**Exercise directions:** Rewrite every line of these records with "collection date" replaced by "date collected" and everything else left the same.

**Extracted data:**
------------------------------------------------

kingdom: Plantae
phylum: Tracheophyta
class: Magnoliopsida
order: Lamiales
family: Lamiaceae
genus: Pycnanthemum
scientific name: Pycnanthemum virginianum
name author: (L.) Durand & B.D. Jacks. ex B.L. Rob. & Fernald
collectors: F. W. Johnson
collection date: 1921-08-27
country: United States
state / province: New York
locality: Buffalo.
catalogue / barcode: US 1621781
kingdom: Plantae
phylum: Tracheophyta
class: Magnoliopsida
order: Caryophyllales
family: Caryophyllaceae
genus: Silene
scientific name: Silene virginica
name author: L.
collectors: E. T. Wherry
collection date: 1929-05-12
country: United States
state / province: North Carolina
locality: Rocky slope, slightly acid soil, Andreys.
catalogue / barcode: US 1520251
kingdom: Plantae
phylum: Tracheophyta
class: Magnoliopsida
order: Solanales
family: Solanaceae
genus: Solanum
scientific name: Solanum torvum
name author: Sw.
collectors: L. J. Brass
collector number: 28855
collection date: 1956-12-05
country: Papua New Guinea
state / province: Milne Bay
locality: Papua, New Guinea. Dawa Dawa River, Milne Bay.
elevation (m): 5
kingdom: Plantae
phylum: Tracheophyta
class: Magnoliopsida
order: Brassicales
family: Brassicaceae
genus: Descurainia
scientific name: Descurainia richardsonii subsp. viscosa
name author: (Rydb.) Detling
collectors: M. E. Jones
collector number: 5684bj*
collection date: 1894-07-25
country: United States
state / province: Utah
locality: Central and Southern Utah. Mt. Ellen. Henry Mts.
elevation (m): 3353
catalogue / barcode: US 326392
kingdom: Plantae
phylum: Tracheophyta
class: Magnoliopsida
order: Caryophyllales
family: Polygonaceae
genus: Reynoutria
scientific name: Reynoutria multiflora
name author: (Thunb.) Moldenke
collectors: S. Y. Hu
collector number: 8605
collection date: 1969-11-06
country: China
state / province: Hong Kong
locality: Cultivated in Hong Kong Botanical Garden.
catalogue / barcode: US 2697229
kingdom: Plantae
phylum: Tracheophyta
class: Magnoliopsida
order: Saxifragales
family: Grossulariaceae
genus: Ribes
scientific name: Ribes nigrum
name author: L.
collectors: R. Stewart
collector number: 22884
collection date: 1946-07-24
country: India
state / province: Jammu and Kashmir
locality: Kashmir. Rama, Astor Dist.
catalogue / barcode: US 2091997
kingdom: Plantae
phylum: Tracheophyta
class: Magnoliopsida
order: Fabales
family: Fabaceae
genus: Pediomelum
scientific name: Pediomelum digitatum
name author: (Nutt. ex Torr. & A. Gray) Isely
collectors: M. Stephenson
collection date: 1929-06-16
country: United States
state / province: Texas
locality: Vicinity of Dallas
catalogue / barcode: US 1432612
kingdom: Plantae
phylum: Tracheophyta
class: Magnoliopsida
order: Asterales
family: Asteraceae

------------------------------------------------

**Solution to this exercise:**
kingdom: Plantae
phylum: Tracheophyta
class: Magnoliopsida
order: Lamiales
family: Lamiaceae
genus: Pycnanthemum
scientific name: Pycnanthemum virginianum
name author: (L.) Durand & B.D. Jacks. ex B.L. Rob. & Fernald
collectors: F. W. Johnson
date collected: 1921-08-27
country: United States
state / province: New York
locality: Buffalo.
catalogue / barcode: US 1621781
kingdom: Plantae
phylum: Tracheophyta
class: Magnoliopsida
order: Caryophyllales
family: Caryophyllaceae
genus: Silene
scientific name: Silene virginica
name author: L.
collectors: E. T. Wherry
date collected: 1929-05-12
country: United States
state / province: North Carolina
locality: Rocky slope, slightly acid soil, Andreys.
catalogue / barcode: US 1520251
kingdom: Plantae
phylum: Tracheophyta
class: Magnoliopsida
order: Solanales
family: Solanaceae
genus: Solanum
scientific name: Solanum torvum
name author: Sw.
collectors: L. J. Brass
collector number: 28855
date collected: 1956-12-05
country: Papua New Guinea
state / province: Milne Bay
locality: Papua, New Guinea. Dawa Dawa River, Milne Bay.
elevation (m): 5
kingdom: Plantae
phylum: Tracheophyta
class: Magnoliopsida
order: Brassicales
family: Brassicaceae
genus: Descurainia
scientific name: Descurainia richardsonii subsp. viscosa
name author: (Rydb.) Detling
collectors: M. E. Jones
collector number: 5684bj*
date collected: 1894-07-25
country: United States
state / province: Utah
locality: Central and Southern Utah. Mt. Ellen. Henry Mts.
elevation (m): 3353
catalogue / barcode: US 326392
kingdom: Plantae
phylum: Tracheophyta
class: Magnoliopsida
order: Caryophyllales
family: Polygonaceae
genus: Reynoutria
scientific name: Reynoutria multiflora
name author: (Thunb.) Moldenke
collectors: S. Y. Hu
collector number: 8605
date collected: 1969-11-06
country: China
state / province: Hong Kong
locality: Cultivated in Hong Kong Botanical Garden.
catalogue / barcode: US 2697229
kingdom: Plantae
phylum: Tracheophyta
class: Magnoliopsida
order: Saxifragales
family: Grossulariaceae
genus: Ribes
scientific name: Ribes nigrum
name author: L.
collectors: R. Stewart
collector number: 22884
date collected: 1946-07-24
country: India
state / province: Jammu and Kashmir
locality: Kashmir. Rama, Astor Dist.
catalogue / barcode: US 2091997
kingdom: Plantae
phylum: Tracheophyta
class: Magnoliopsida
order: Fabales
family: Fabaceae
genus: Pediomelum
scientific name: Pediomelum digitatum
name author: (Nutt. ex Torr. & A. Gray) Isely
collectors: M. Stephenson
date collected: 1929-06-16
country: United States
state / province: Texas
locality: Vicinity of Dallas
catalogue / barcode: US 1432612
kingdom: Plantae
phylum: Tracheophyta
class: Magnoliopsida
order: Asterales
family: Asteraceae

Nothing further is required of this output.